-- Start TEXT SEGMENT --

Justin Trudeau wins narrow victory for second term

Toronto, Canada:Justin Trudeau won a second term as Canada’s prime minister in an election seen as a referendum on the Liberal leader and his four-year-old government after a series of scandals.

After polls closed, Canadian broadcasters declared a Liberal minority government, which means Trudeau will have to work with other parties in order to govern.

“You did it, my friends. Congratulations,” Trudeau, 47, told supporters in Montreal early on Tuesday. “From coast to coast to coast, tonight Canadians rejected division and negativity. They rejected cuts and austerity, and they voted in favour of a progressive agenda and strong action on climate change.”

As of 11:30pm EST on Monday (03:30 GMT Tuesday), the Liberals had won 158 seats, significantly fewer than the 184 seats the party secured in 2015.

In 2015, Trudeau was the “change” candidate, backed by Canadians who were tired of nearly a decade of Conservative rule. But in the last year, he has been dogged by scandals that chipped away at his credibility, including revelations he once wore blackface.

Canada’s parliament has 338 seats, and the party that wins the majority of those seats – 170 or more – automatically forms the government and can easily pass legislation. If no party wins a majority, the parties must team up.

It is unclear which party the Liberals would join forces with to govern, with negotiations set to take place over the coming days.

The vote showed a deeply divided country with the defeated Conservatives winning the popular vote, while a resurgent separatist Bloc Quebecois made big strides in the mainly French-speaking province of Quebec.

-- End TEXT SEGMENT --
-- Start RAW DATA --

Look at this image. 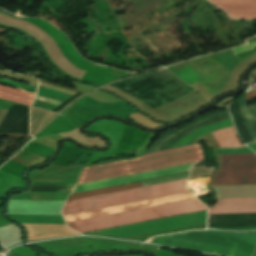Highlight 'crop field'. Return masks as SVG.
Listing matches in <instances>:
<instances>
[{"label": "crop field", "instance_id": "crop-field-1", "mask_svg": "<svg viewBox=\"0 0 256 256\" xmlns=\"http://www.w3.org/2000/svg\"><path fill=\"white\" fill-rule=\"evenodd\" d=\"M201 160L202 157L200 150L197 144H195L192 146H187L174 150H165L145 155L137 159L119 161L85 168L84 171L82 170L83 172L79 178L78 184L196 163Z\"/></svg>", "mask_w": 256, "mask_h": 256}, {"label": "crop field", "instance_id": "crop-field-2", "mask_svg": "<svg viewBox=\"0 0 256 256\" xmlns=\"http://www.w3.org/2000/svg\"><path fill=\"white\" fill-rule=\"evenodd\" d=\"M148 242L177 246L228 256H254L256 231L246 233L190 231L151 238Z\"/></svg>", "mask_w": 256, "mask_h": 256}, {"label": "crop field", "instance_id": "crop-field-3", "mask_svg": "<svg viewBox=\"0 0 256 256\" xmlns=\"http://www.w3.org/2000/svg\"><path fill=\"white\" fill-rule=\"evenodd\" d=\"M206 209L196 199L67 223L79 233Z\"/></svg>", "mask_w": 256, "mask_h": 256}, {"label": "crop field", "instance_id": "crop-field-4", "mask_svg": "<svg viewBox=\"0 0 256 256\" xmlns=\"http://www.w3.org/2000/svg\"><path fill=\"white\" fill-rule=\"evenodd\" d=\"M186 181L187 179L69 201L63 207L62 213L63 215H66L161 196L188 192L189 189L186 186Z\"/></svg>", "mask_w": 256, "mask_h": 256}, {"label": "crop field", "instance_id": "crop-field-5", "mask_svg": "<svg viewBox=\"0 0 256 256\" xmlns=\"http://www.w3.org/2000/svg\"><path fill=\"white\" fill-rule=\"evenodd\" d=\"M213 186L256 184V154L219 155Z\"/></svg>", "mask_w": 256, "mask_h": 256}, {"label": "crop field", "instance_id": "crop-field-6", "mask_svg": "<svg viewBox=\"0 0 256 256\" xmlns=\"http://www.w3.org/2000/svg\"><path fill=\"white\" fill-rule=\"evenodd\" d=\"M193 198L194 197L192 196V194L190 192H188V193L177 194V195H172V196H167V197H161V198H156V199H151V200H146V201H140V202H135V203H130V204L108 207V208H103V209H98V210H93V211H87V212H82V213H77V214L66 215V216H64V218H65L66 222H69V221H75V220H80V219H85V218H91V217H96V216H101V215L118 213V212L134 210V209H139V208H144V207H150V206H155V205H161V204L177 202V201L193 199Z\"/></svg>", "mask_w": 256, "mask_h": 256}, {"label": "crop field", "instance_id": "crop-field-7", "mask_svg": "<svg viewBox=\"0 0 256 256\" xmlns=\"http://www.w3.org/2000/svg\"><path fill=\"white\" fill-rule=\"evenodd\" d=\"M193 165H195V164L179 166V167H174V168H168V169H162V170H157V171H151V172H146V173H140V174H135V175H129V176H124V177H118V178H113V179L101 180V181H96V182H90V183H85V184H79L75 187L73 192H79V191H84V190H89V189H95V188H100V187L116 185V184L144 180V179L160 177V176H165V175H171V174H176V173H181V172H187V171H189V168L192 167Z\"/></svg>", "mask_w": 256, "mask_h": 256}, {"label": "crop field", "instance_id": "crop-field-8", "mask_svg": "<svg viewBox=\"0 0 256 256\" xmlns=\"http://www.w3.org/2000/svg\"><path fill=\"white\" fill-rule=\"evenodd\" d=\"M256 212V198L218 199L209 214L252 213Z\"/></svg>", "mask_w": 256, "mask_h": 256}, {"label": "crop field", "instance_id": "crop-field-9", "mask_svg": "<svg viewBox=\"0 0 256 256\" xmlns=\"http://www.w3.org/2000/svg\"><path fill=\"white\" fill-rule=\"evenodd\" d=\"M215 4L256 5V0H208ZM233 19H256V6L218 5Z\"/></svg>", "mask_w": 256, "mask_h": 256}, {"label": "crop field", "instance_id": "crop-field-10", "mask_svg": "<svg viewBox=\"0 0 256 256\" xmlns=\"http://www.w3.org/2000/svg\"><path fill=\"white\" fill-rule=\"evenodd\" d=\"M252 141L256 142V104L248 107L245 96L238 99Z\"/></svg>", "mask_w": 256, "mask_h": 256}, {"label": "crop field", "instance_id": "crop-field-11", "mask_svg": "<svg viewBox=\"0 0 256 256\" xmlns=\"http://www.w3.org/2000/svg\"><path fill=\"white\" fill-rule=\"evenodd\" d=\"M220 147H245L237 137L234 127L217 130L212 133Z\"/></svg>", "mask_w": 256, "mask_h": 256}, {"label": "crop field", "instance_id": "crop-field-12", "mask_svg": "<svg viewBox=\"0 0 256 256\" xmlns=\"http://www.w3.org/2000/svg\"><path fill=\"white\" fill-rule=\"evenodd\" d=\"M231 125H233V124H232L231 120L229 119V120H226V121H223V122L211 125V126H207V127H204V128L197 129V130L189 133L185 138L181 139L179 142H177L171 149L186 146L190 142H192L193 140H195V139H197V138H199V137H201V136H203L207 133H210L214 130L221 129V128H224V127H228V126H231Z\"/></svg>", "mask_w": 256, "mask_h": 256}, {"label": "crop field", "instance_id": "crop-field-13", "mask_svg": "<svg viewBox=\"0 0 256 256\" xmlns=\"http://www.w3.org/2000/svg\"><path fill=\"white\" fill-rule=\"evenodd\" d=\"M34 94L10 89L7 87L0 86V98L25 104V105H31L33 100ZM35 98V97H34Z\"/></svg>", "mask_w": 256, "mask_h": 256}, {"label": "crop field", "instance_id": "crop-field-14", "mask_svg": "<svg viewBox=\"0 0 256 256\" xmlns=\"http://www.w3.org/2000/svg\"><path fill=\"white\" fill-rule=\"evenodd\" d=\"M167 69L178 75L182 80H184L189 85L205 78L185 63L171 66Z\"/></svg>", "mask_w": 256, "mask_h": 256}, {"label": "crop field", "instance_id": "crop-field-15", "mask_svg": "<svg viewBox=\"0 0 256 256\" xmlns=\"http://www.w3.org/2000/svg\"><path fill=\"white\" fill-rule=\"evenodd\" d=\"M131 188H135L133 183L122 185V186H115V187L103 188V189H98V190H91V191L73 193V194L70 195L68 201L69 200H74V199H79V198H85V197L100 195V194H105V193H110V192H115V191L131 189Z\"/></svg>", "mask_w": 256, "mask_h": 256}, {"label": "crop field", "instance_id": "crop-field-16", "mask_svg": "<svg viewBox=\"0 0 256 256\" xmlns=\"http://www.w3.org/2000/svg\"><path fill=\"white\" fill-rule=\"evenodd\" d=\"M11 160H14L16 162H19L21 164L31 167V166L43 163L47 159L22 150L18 155L13 157Z\"/></svg>", "mask_w": 256, "mask_h": 256}, {"label": "crop field", "instance_id": "crop-field-17", "mask_svg": "<svg viewBox=\"0 0 256 256\" xmlns=\"http://www.w3.org/2000/svg\"><path fill=\"white\" fill-rule=\"evenodd\" d=\"M47 112L31 108V134L33 135L41 121Z\"/></svg>", "mask_w": 256, "mask_h": 256}, {"label": "crop field", "instance_id": "crop-field-18", "mask_svg": "<svg viewBox=\"0 0 256 256\" xmlns=\"http://www.w3.org/2000/svg\"><path fill=\"white\" fill-rule=\"evenodd\" d=\"M226 113H228L227 110L222 111V112H220V113H217V114H214V115H212V116H209V117H207V118H205V119H203V120H201V121H199V122H196V123H194V124H192V125H190V126H193V125H195V124H198V123H200V122H202V121H204V120L210 119V118H212V117H214V116L221 115V114H226ZM190 126H188V127H190ZM188 127H186V128H188ZM186 128H184V129H186ZM184 129H182V130H184ZM182 130H179V131H177V132H175V133H173V134H170V135H168V136H166V137H162V138L158 139V140L152 145V147L150 148V150H149L146 154H149V153L154 152V151L157 149V147H158L162 142H164L165 140H167L168 138H170L171 136L177 134L178 132H180V131H182Z\"/></svg>", "mask_w": 256, "mask_h": 256}, {"label": "crop field", "instance_id": "crop-field-19", "mask_svg": "<svg viewBox=\"0 0 256 256\" xmlns=\"http://www.w3.org/2000/svg\"><path fill=\"white\" fill-rule=\"evenodd\" d=\"M217 154L253 153L247 148L215 149Z\"/></svg>", "mask_w": 256, "mask_h": 256}, {"label": "crop field", "instance_id": "crop-field-20", "mask_svg": "<svg viewBox=\"0 0 256 256\" xmlns=\"http://www.w3.org/2000/svg\"><path fill=\"white\" fill-rule=\"evenodd\" d=\"M248 44L249 45L239 46V47L232 49L234 54L254 48L256 46V41L249 42Z\"/></svg>", "mask_w": 256, "mask_h": 256}, {"label": "crop field", "instance_id": "crop-field-21", "mask_svg": "<svg viewBox=\"0 0 256 256\" xmlns=\"http://www.w3.org/2000/svg\"><path fill=\"white\" fill-rule=\"evenodd\" d=\"M8 214L61 215V214H47V213H21V212H8Z\"/></svg>", "mask_w": 256, "mask_h": 256}, {"label": "crop field", "instance_id": "crop-field-22", "mask_svg": "<svg viewBox=\"0 0 256 256\" xmlns=\"http://www.w3.org/2000/svg\"><path fill=\"white\" fill-rule=\"evenodd\" d=\"M214 229H222V230H249V229H256V227L253 228H215V227H210Z\"/></svg>", "mask_w": 256, "mask_h": 256}, {"label": "crop field", "instance_id": "crop-field-23", "mask_svg": "<svg viewBox=\"0 0 256 256\" xmlns=\"http://www.w3.org/2000/svg\"><path fill=\"white\" fill-rule=\"evenodd\" d=\"M36 99H37V100H40V101H42V102H46V103H48L49 101H51V100H49V99H45V98H42V97H40V96H37ZM51 103L58 104V102H54V101H52ZM49 104H50V103H49ZM60 104H61V103H60ZM60 104H58L57 106H59ZM53 105H54V104H53Z\"/></svg>", "mask_w": 256, "mask_h": 256}, {"label": "crop field", "instance_id": "crop-field-24", "mask_svg": "<svg viewBox=\"0 0 256 256\" xmlns=\"http://www.w3.org/2000/svg\"><path fill=\"white\" fill-rule=\"evenodd\" d=\"M246 96H247V100H250L256 96V91L248 93V94H246Z\"/></svg>", "mask_w": 256, "mask_h": 256}, {"label": "crop field", "instance_id": "crop-field-25", "mask_svg": "<svg viewBox=\"0 0 256 256\" xmlns=\"http://www.w3.org/2000/svg\"><path fill=\"white\" fill-rule=\"evenodd\" d=\"M7 110H8V109H7ZM7 110L2 111V113H1V115H0V123H1V121L4 119Z\"/></svg>", "mask_w": 256, "mask_h": 256}, {"label": "crop field", "instance_id": "crop-field-26", "mask_svg": "<svg viewBox=\"0 0 256 256\" xmlns=\"http://www.w3.org/2000/svg\"><path fill=\"white\" fill-rule=\"evenodd\" d=\"M248 146L256 152V144H250Z\"/></svg>", "mask_w": 256, "mask_h": 256}, {"label": "crop field", "instance_id": "crop-field-27", "mask_svg": "<svg viewBox=\"0 0 256 256\" xmlns=\"http://www.w3.org/2000/svg\"><path fill=\"white\" fill-rule=\"evenodd\" d=\"M0 31H2V29H0ZM4 32V31H3ZM0 33H2V32H0Z\"/></svg>", "mask_w": 256, "mask_h": 256}, {"label": "crop field", "instance_id": "crop-field-28", "mask_svg": "<svg viewBox=\"0 0 256 256\" xmlns=\"http://www.w3.org/2000/svg\"><path fill=\"white\" fill-rule=\"evenodd\" d=\"M256 37V36H255Z\"/></svg>", "mask_w": 256, "mask_h": 256}]
</instances>
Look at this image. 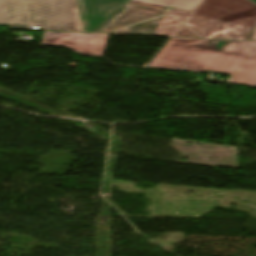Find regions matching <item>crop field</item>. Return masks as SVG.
Masks as SVG:
<instances>
[{"label": "crop field", "mask_w": 256, "mask_h": 256, "mask_svg": "<svg viewBox=\"0 0 256 256\" xmlns=\"http://www.w3.org/2000/svg\"><path fill=\"white\" fill-rule=\"evenodd\" d=\"M109 35L44 32L41 44L62 45L80 53L102 56Z\"/></svg>", "instance_id": "obj_4"}, {"label": "crop field", "mask_w": 256, "mask_h": 256, "mask_svg": "<svg viewBox=\"0 0 256 256\" xmlns=\"http://www.w3.org/2000/svg\"><path fill=\"white\" fill-rule=\"evenodd\" d=\"M127 0H0V24L91 32Z\"/></svg>", "instance_id": "obj_3"}, {"label": "crop field", "mask_w": 256, "mask_h": 256, "mask_svg": "<svg viewBox=\"0 0 256 256\" xmlns=\"http://www.w3.org/2000/svg\"><path fill=\"white\" fill-rule=\"evenodd\" d=\"M252 1H254L256 3V0H252Z\"/></svg>", "instance_id": "obj_8"}, {"label": "crop field", "mask_w": 256, "mask_h": 256, "mask_svg": "<svg viewBox=\"0 0 256 256\" xmlns=\"http://www.w3.org/2000/svg\"><path fill=\"white\" fill-rule=\"evenodd\" d=\"M255 22L247 0H204L192 12L128 1L92 32L250 40Z\"/></svg>", "instance_id": "obj_1"}, {"label": "crop field", "mask_w": 256, "mask_h": 256, "mask_svg": "<svg viewBox=\"0 0 256 256\" xmlns=\"http://www.w3.org/2000/svg\"><path fill=\"white\" fill-rule=\"evenodd\" d=\"M202 1L203 0H172L170 4L174 5L176 8L192 11Z\"/></svg>", "instance_id": "obj_5"}, {"label": "crop field", "mask_w": 256, "mask_h": 256, "mask_svg": "<svg viewBox=\"0 0 256 256\" xmlns=\"http://www.w3.org/2000/svg\"><path fill=\"white\" fill-rule=\"evenodd\" d=\"M165 7L171 0H132Z\"/></svg>", "instance_id": "obj_6"}, {"label": "crop field", "mask_w": 256, "mask_h": 256, "mask_svg": "<svg viewBox=\"0 0 256 256\" xmlns=\"http://www.w3.org/2000/svg\"><path fill=\"white\" fill-rule=\"evenodd\" d=\"M251 40H256V27H255V30H254V33H253V36H252Z\"/></svg>", "instance_id": "obj_7"}, {"label": "crop field", "mask_w": 256, "mask_h": 256, "mask_svg": "<svg viewBox=\"0 0 256 256\" xmlns=\"http://www.w3.org/2000/svg\"><path fill=\"white\" fill-rule=\"evenodd\" d=\"M148 67L230 74L227 83L256 87V41L171 38Z\"/></svg>", "instance_id": "obj_2"}]
</instances>
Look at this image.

-- End RAW DATA --

### SET TASK 1
In the article about the election, rewrite the paragraph that begins "Canada's parliament has 338 seats" as a short bulleted list that keeps its main facts.
### SET TASK 2
Based on the article about the election, do these statements agree with it? For each, answer yes or no and quote the deciding words.
(a) The Liberals won more seats than they did in 2015.
(b) The Conservatives won the popular vote.
(c) Trudeau spoke to supporters in Toronto.

### SOLUTION 1
- Canada's parliament has 338 seats.
- A party winning 170 or more seats forms the government automatically and can pass laws easily.
- If no party wins a majority, parties must team up.

### SOLUTION 2
(a) No: "significantly fewer than the 184 seats the party secured in 2015"
(b) Yes: "the defeated Conservatives winning the popular vote"
(c) No: "told supporters in Montreal"